Neighborhood in the town of Harstad, Norway

Trondenes is a neighborhood and parish in the town of Harstad in Harstad Municipality in Troms county, Norway. The area is located on the northern end of the town, on a peninsula in the Vågsfjorden. The village is notable for the Trondenes Fort at the northern tip of the peninsula as well as the medieval Trondenes Church.

==History==
The medieval Trondenes Church was historically the centre of the large Trondenes prosti, a deanery in the Diocese of Hålogaland. According to tradition, the first Christians in Northern Norway were baptised, perhaps as early as the year 999, in the small pond, Laugen, just west of Trondenes Church. Many discoveries have been made around Trondenes from the Neolithic period and more recent eras. There are burial mounds from around 1020 located at Altevågen, a short distance north of the church.

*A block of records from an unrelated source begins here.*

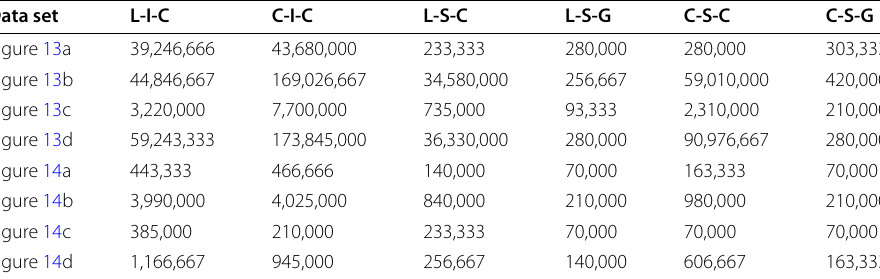
performance degradation of two independent methods on the skewed data in the previ- ous experiments. The time on the first phase for two independent methods in Fig. 13c and d is similar and just the proportion in the total execution time is different. This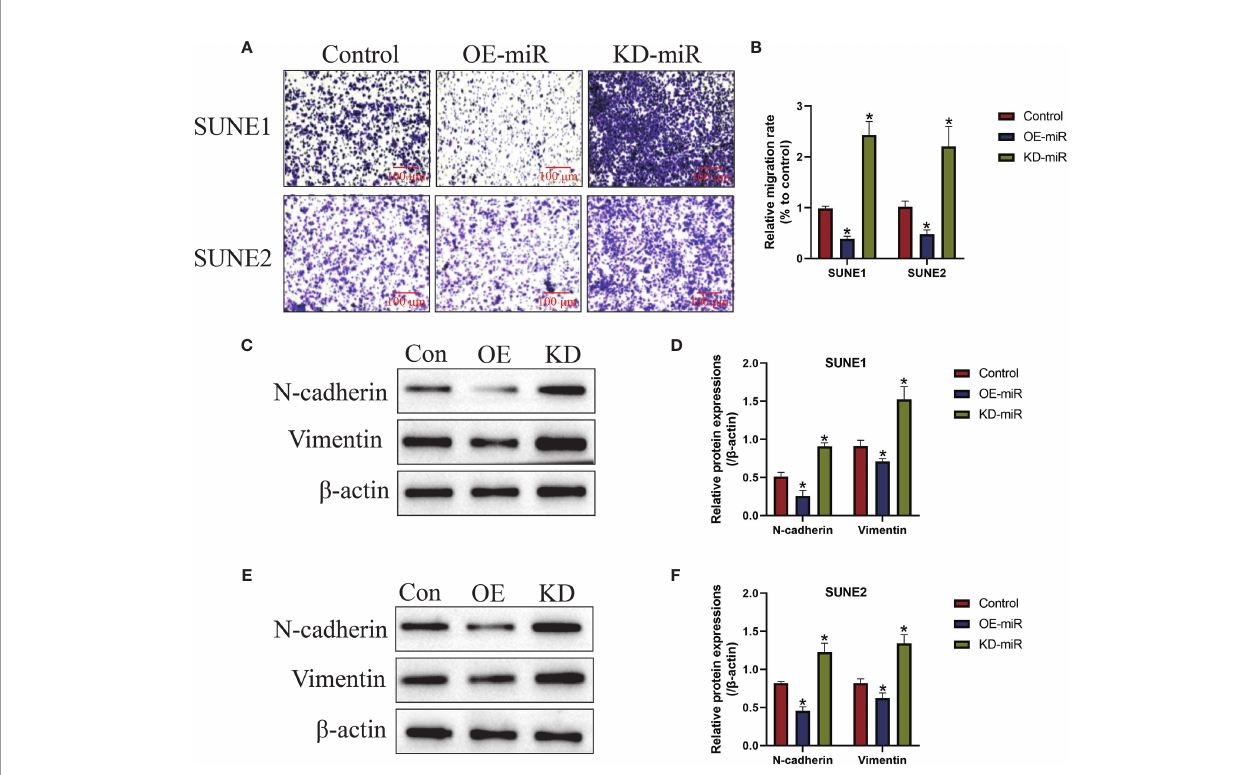
FIGURE 3 | The regulating effects of microRNA-338-5p on cell migration and epithelial-mesenchymal transition (EMT). (A, B) Transwell assay was employed to detect cell migration abilities in NPC cells. (C – F) Western Blot analysis was conducted to examine the expression levels of EMT associated proteins (N-cadherin and Vimentin) in NPC cells. Each experiment repeated at least three times, and * P <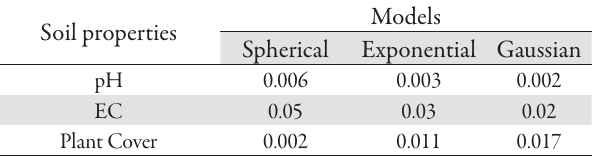
Tab. 7. Best-fitted variogram models of different soil properties and their parameters Soil Nugget Models properties (C ) O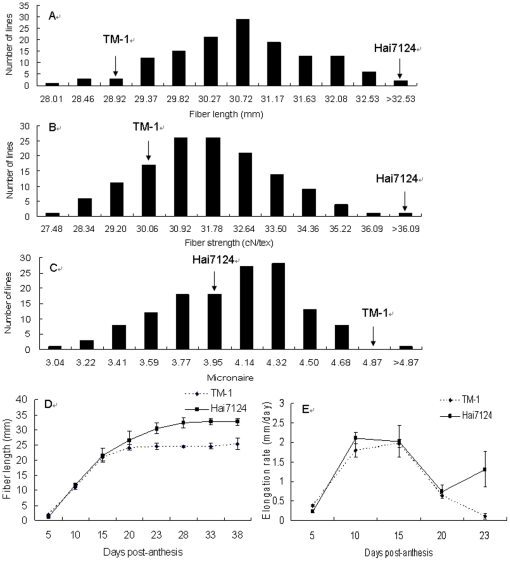
The frequency distribution of fiber quality traits and dynamic change of fiber length during development.The mean values of fiber length (a), strength (b) and micronaire (c) obtained from four-year data of BC1S1 family lines. Average phenotypic values for parents (G. hirsutum acc. TM-1 and G. barbadense cv. Hai7124) are indicated by arrows. (x-axis: phenotypic value; y-axis: number of lines). (d). TM-1 and Hai7124 cotton fiber length at different development stages; (e). TM-1 and Hai7124 cotton fiber elongation rate (increasing length per day) at different development stages. Error bars are the standard deviation calculated with seeds from six biological replicates.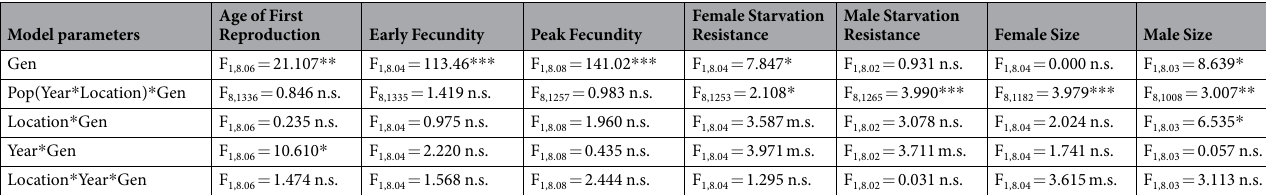
Table 2. Analyses of differences in evolutionary rate in phenotypic traits (ANCOVA) across generations. Note: significance levels: p > 0.1 n.s.; 0.1 > p > 0.05 m.s.; 0.05 > * p > 0.01; 0.01 > ** p > 0.001; *** p < 0.001. F statistic values are provided with the indication of degrees of freedom of the effect and error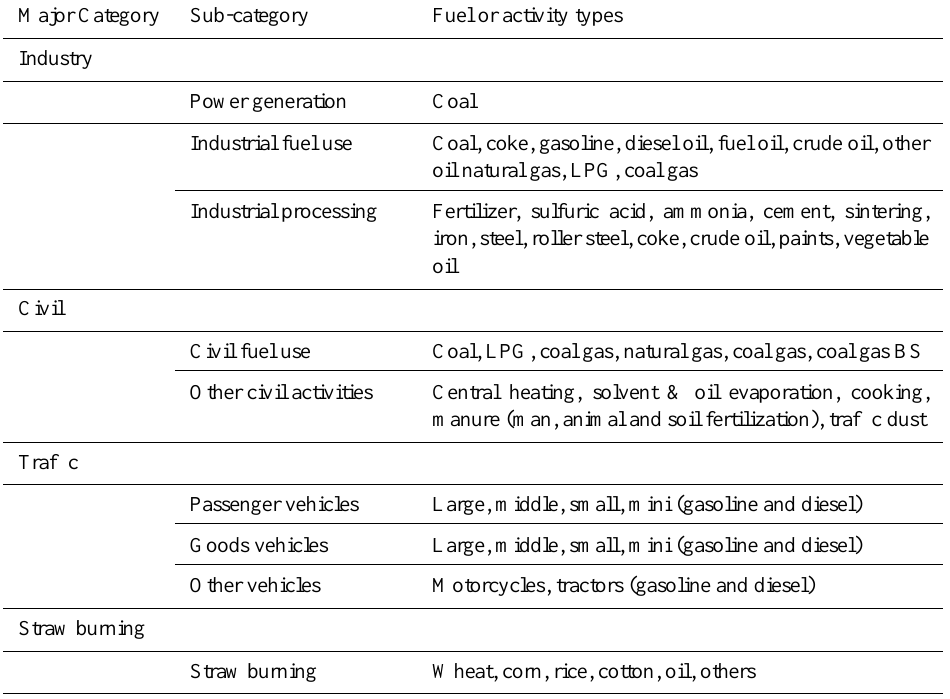
Table 3. Emission source categorization in the larger Huabei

Prior to the area becoming a part of the urban town of Harstad, the area near the church was a separate village which was the administrative centre of the large Trondenes Municipality which existed from 1838 until 1964, when it became part of Harstad Municipality.

===Name===
The municipality (originally the parish) is named after the old Trondenes farm (Þróndarnes) since the historic Trondenes Church was built there. The first element is the genitive case of the word þróndr which means "hog", referring to the shape of a nearby mountain. The last element is nes which means "headland". The shape of the headland has been compared with that of the snout of a hog.